8. Sergeant Hampden S. Gardiner, United States Army Signal Corps. He died June 12, 1884.
9. Sergeant William H. Cross, General Service, United States Army. He died January 18, 1884.
10. Sergeant David L. Brainard, Company L, 2nd Cavalry Regiment. He is one of the six men who survived.
11. Sergeant David Linn, Company C, 2nd Cavalry Regiment. He died April 6, 1884.
12. Corporal Daniel C. Starr, Company F, 2nd Cavalry Regiment. He was forced to return on the Proteus on August 14, 1881, due to asthma, which made him unfit for the expedition.
13. Corporal Paul Grimm, Company H, 11th Infantry Regiment. He deserted and was replaced by Private Roderick R. Schenider, Company A, First Artillery. Schneider died June 18, 1884.
14. Corporal Nicholas Salor, Company H, 2nd Cavalry Regiment. He died June 3, 1884.
15. Corporal Joseph Elison, Company E, 10th Infantry Regiment. He died July 8, 1884.
16. Private Charles B. Henry, Company E, 5th Cavalry Regiment. He died June 6, 1884.
17. Private Maurice Connell, Company B, 3rd Cavalry Regiment. He was one of the six men who survived.
18. Private Jacob Bender, Company F, 9th Infantry Regiment. He died June 6, 1884.
19. Private Francis Long, Company F, 9th Infantry Regiment. He was one of the six men that survived.
20. Private William Whisler, Company F, 9th Infantry Regiment. He died on May 24, 1884.

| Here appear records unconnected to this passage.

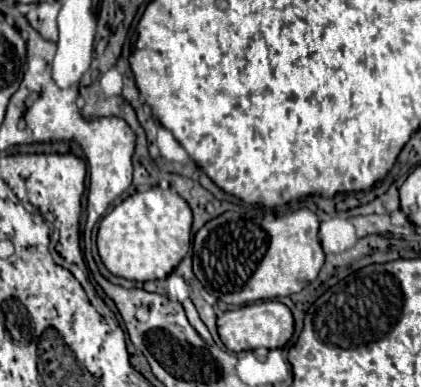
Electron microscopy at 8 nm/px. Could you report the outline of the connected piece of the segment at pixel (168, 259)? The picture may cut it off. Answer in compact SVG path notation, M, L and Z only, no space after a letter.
M161 188L135 192L115 206L98 226L101 262L111 274L135 282L167 278L191 249L192 222L191 209L177 192Z

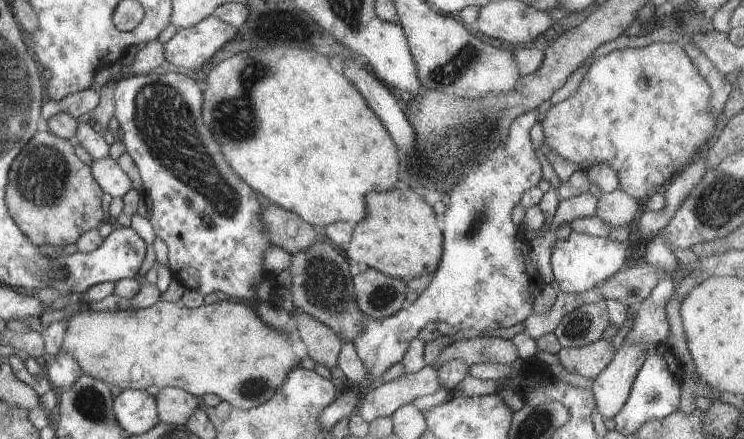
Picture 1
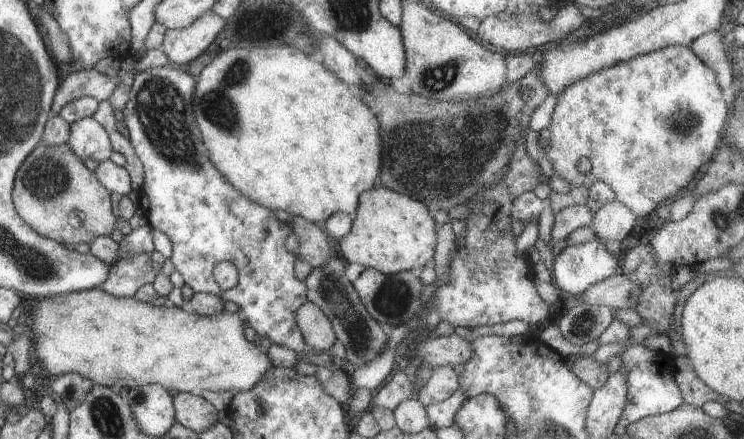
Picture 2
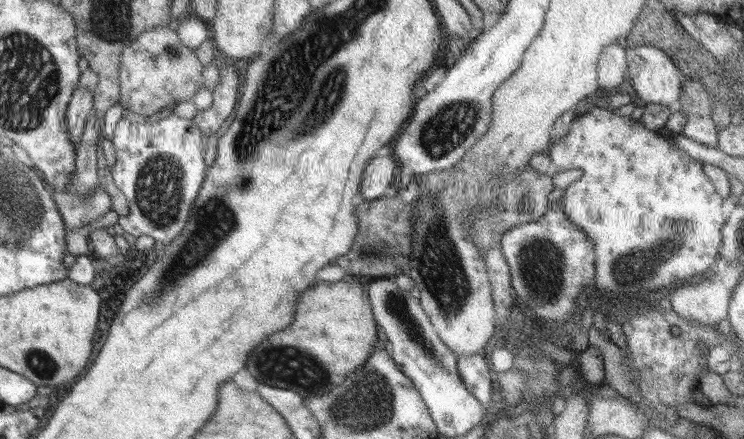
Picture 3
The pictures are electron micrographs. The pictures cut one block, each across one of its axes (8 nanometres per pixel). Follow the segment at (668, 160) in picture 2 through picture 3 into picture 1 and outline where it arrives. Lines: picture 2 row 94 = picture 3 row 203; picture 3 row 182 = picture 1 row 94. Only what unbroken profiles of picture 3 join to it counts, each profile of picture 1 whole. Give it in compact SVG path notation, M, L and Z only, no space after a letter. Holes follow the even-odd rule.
M653 42L649 46L643 46L643 48L621 48L621 50L615 50L615 52L609 52L605 56L599 56L595 58L595 62L587 68L583 80L579 82L579 88L575 94L571 94L565 102L559 102L555 106L549 108L547 116L541 124L543 128L543 144L549 146L549 150L553 150L555 154L559 154L563 160L569 160L573 164L577 164L581 170L585 170L587 174L593 174L597 164L605 164L609 166L615 174L617 174L617 180L619 180L619 190L625 192L627 196L635 198L635 200L641 200L641 198L647 198L647 196L653 196L657 190L661 190L675 174L679 174L693 158L697 158L701 152L707 150L707 144L715 138L717 134L717 118L711 114L711 88L707 84L707 80L701 76L701 72L695 68L695 64L689 60L689 56L685 54L685 50L679 46L679 44L673 44L673 42Z

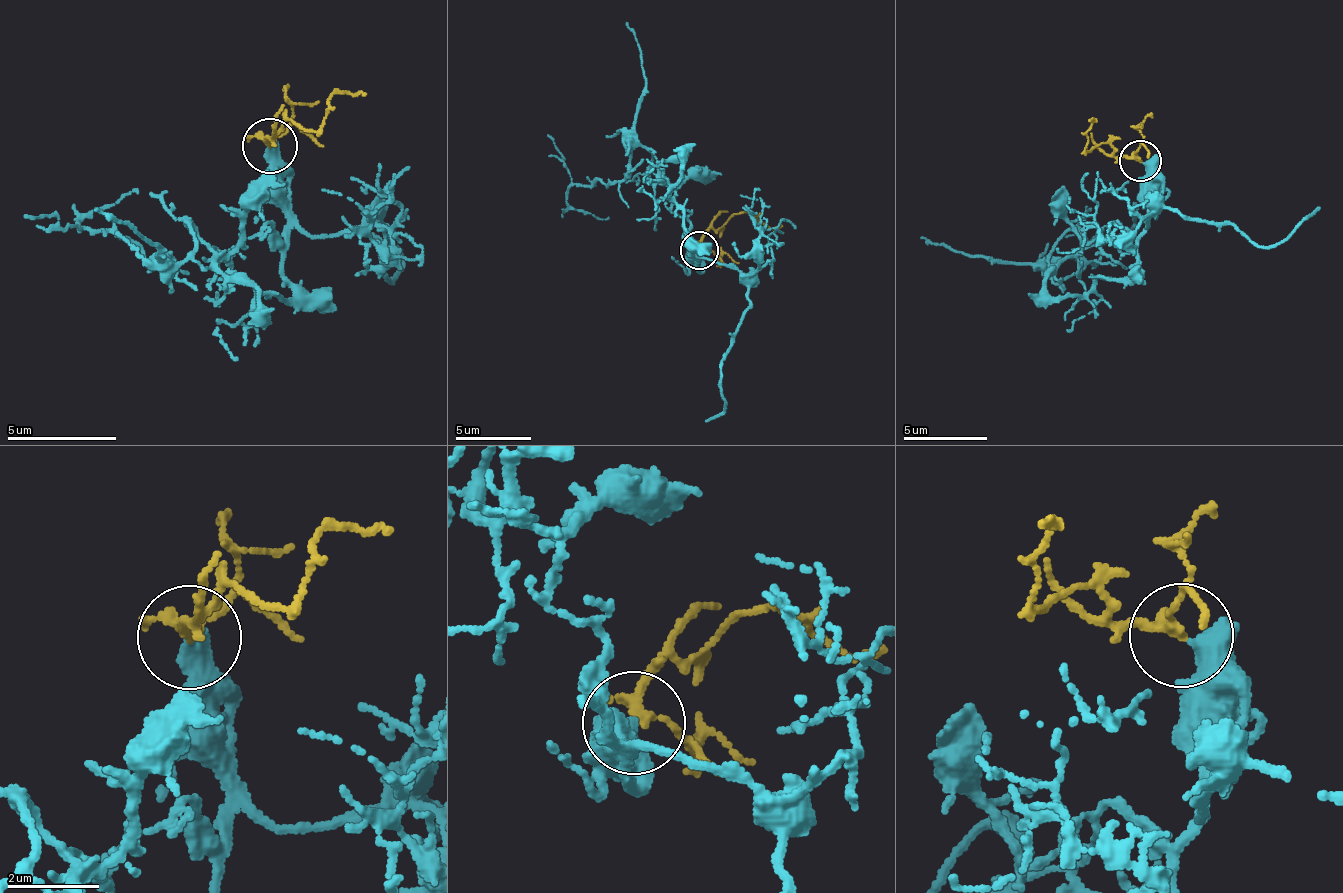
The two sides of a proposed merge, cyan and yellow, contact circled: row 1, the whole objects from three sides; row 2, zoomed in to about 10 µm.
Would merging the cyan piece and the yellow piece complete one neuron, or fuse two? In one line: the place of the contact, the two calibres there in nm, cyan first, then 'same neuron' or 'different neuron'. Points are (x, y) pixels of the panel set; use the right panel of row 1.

21. Private Henry Bierderbick, Company G, 17th Infantry Regiment. He was one of the six men that survived.
22. Private Julius Fredericks, Company L, 2nd Cavalry Regiment. He was one of the six men that survived.
23. Private James Ryan, Company H, 2nd Cavalry Regiment. He was sent on board the Proteus on August 22, 1881, under orders to return to Washington on account of an epileptic attack.

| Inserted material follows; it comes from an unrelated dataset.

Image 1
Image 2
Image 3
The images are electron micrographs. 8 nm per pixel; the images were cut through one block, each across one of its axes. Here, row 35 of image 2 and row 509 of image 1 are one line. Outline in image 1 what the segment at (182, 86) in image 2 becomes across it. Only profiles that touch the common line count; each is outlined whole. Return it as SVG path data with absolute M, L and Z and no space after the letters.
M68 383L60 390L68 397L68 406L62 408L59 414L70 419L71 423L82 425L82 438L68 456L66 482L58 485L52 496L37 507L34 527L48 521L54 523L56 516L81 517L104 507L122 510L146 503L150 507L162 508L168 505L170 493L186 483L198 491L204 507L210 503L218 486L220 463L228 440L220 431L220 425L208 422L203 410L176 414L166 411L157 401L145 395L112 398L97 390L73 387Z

24. Private William A. Ellis, Company C, 2nd Cavalry Regiment. He died May 19, 1884.
25. Dr. Octave Pavy, assistant surgeon, United States Army. He died June 6, 1884.

== Controversy ==
Rumors of cannibalism arose following the return of the corpses. On August 14, 1884, a few days after his funeral, the body of Lieutenant Frederick Kislingbury, second in command of the expedition, was exhumed and an autopsy was performed. The finding that flesh had been cut from the bones appeared to confirm the accusation. However, Greely and the surviving crew denied knowledge of cannibalism. Brainard and Rice had devised a method of netting sea-lice for food, (Note: Brainard euphemistically called them "shrimp".) and Greely surmised that if flesh had been cut from the bodies of the dead, some group members who died before being rescued needed bait, so they cut into the bodies of those who had previously died.